__SUPPLIED RECORDS__:
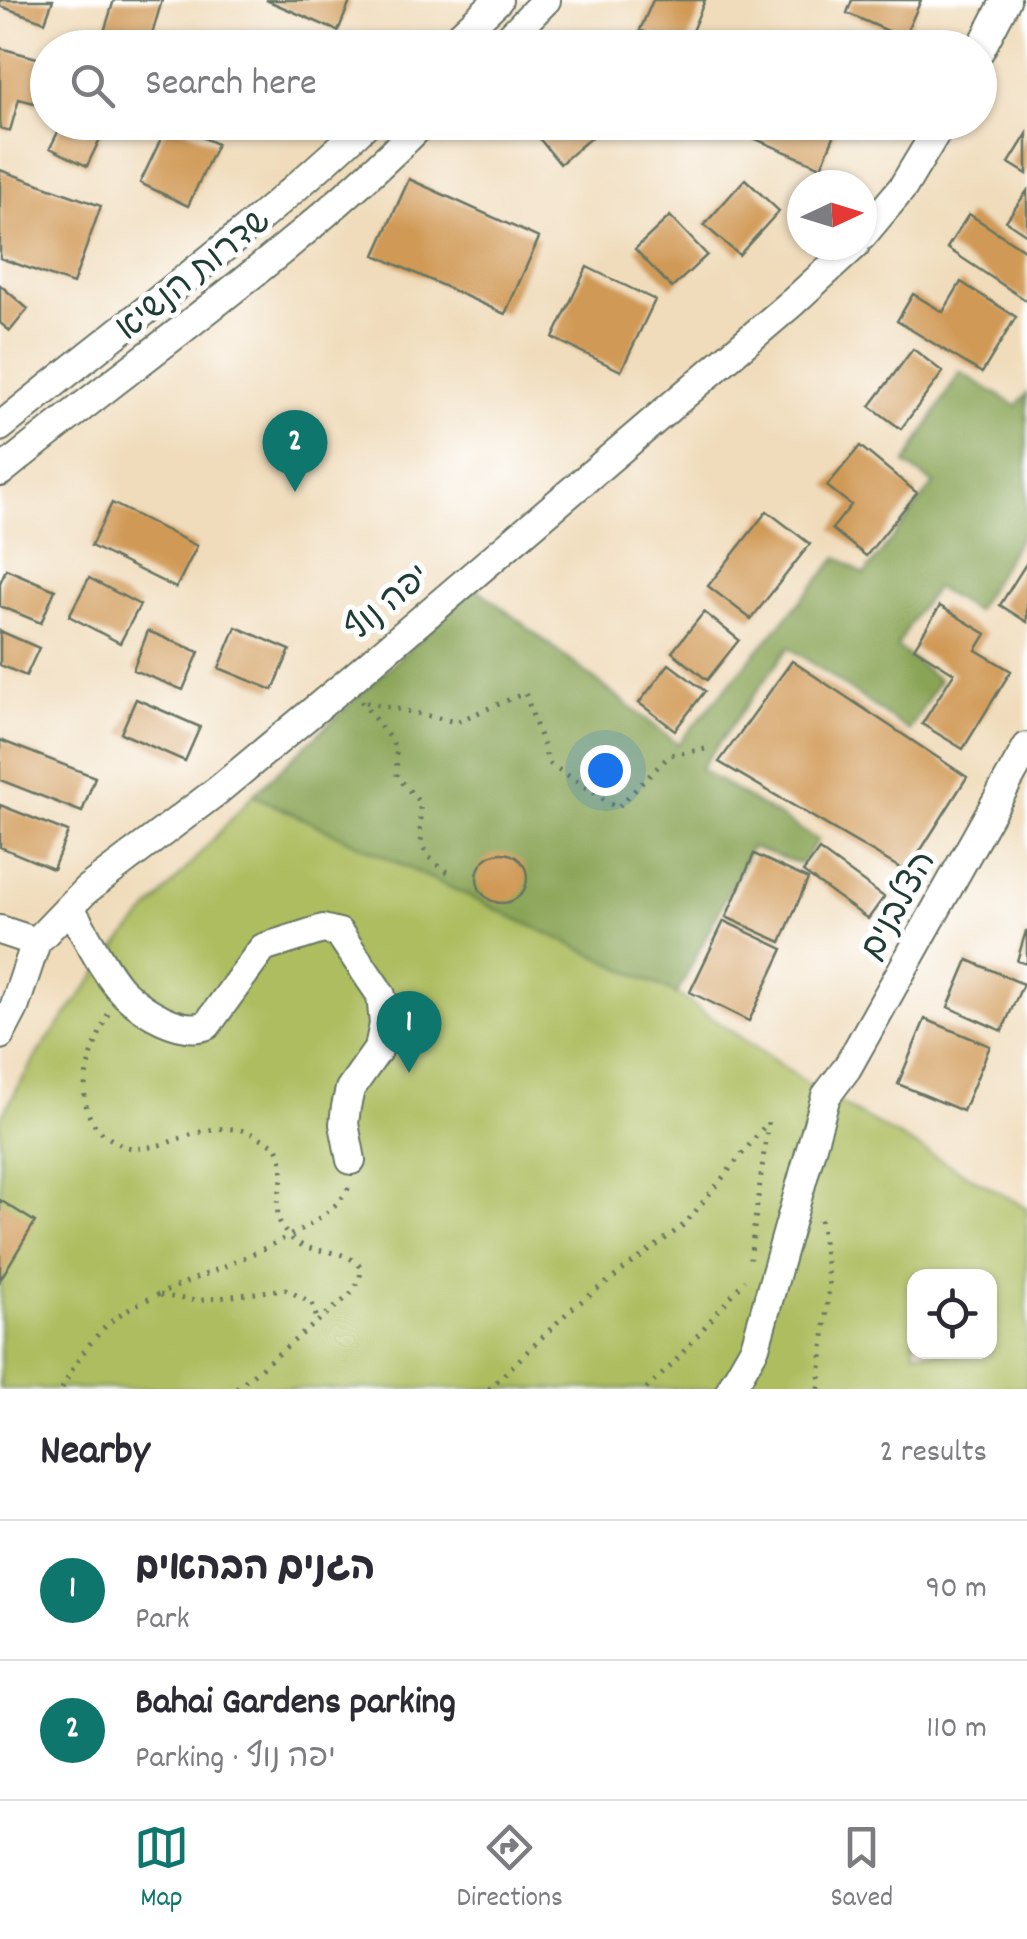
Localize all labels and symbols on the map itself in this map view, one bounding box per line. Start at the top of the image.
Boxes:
north arrow [787,170,877,260]
street label: שדרות הנשיא [107,199,283,355]
pin: 2 [262,410,328,492]
street label: יפה נוף [336,554,443,655]
your location [580,745,631,796]
street label: הצלבנים [850,842,951,970]
pin: 1 [376,990,442,1073]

__YOUR ASSIGNMENT__: Except for the pictures, copy the material above exactly.

__WRITTEN RESPONSE__:
Localize all labels and symbols on the map itself in this map view, one bounding box per line. Start at the top of the image.
Boxes:
north arrow [787,170,877,260]
street label: שדרות הנשיא [107,199,283,355]
pin: 2 [262,410,328,492]
street label: יפה נוף [336,554,443,655]
your location [580,745,631,796]
street label: הצלבנים [850,842,951,970]
pin: 1 [376,990,442,1073]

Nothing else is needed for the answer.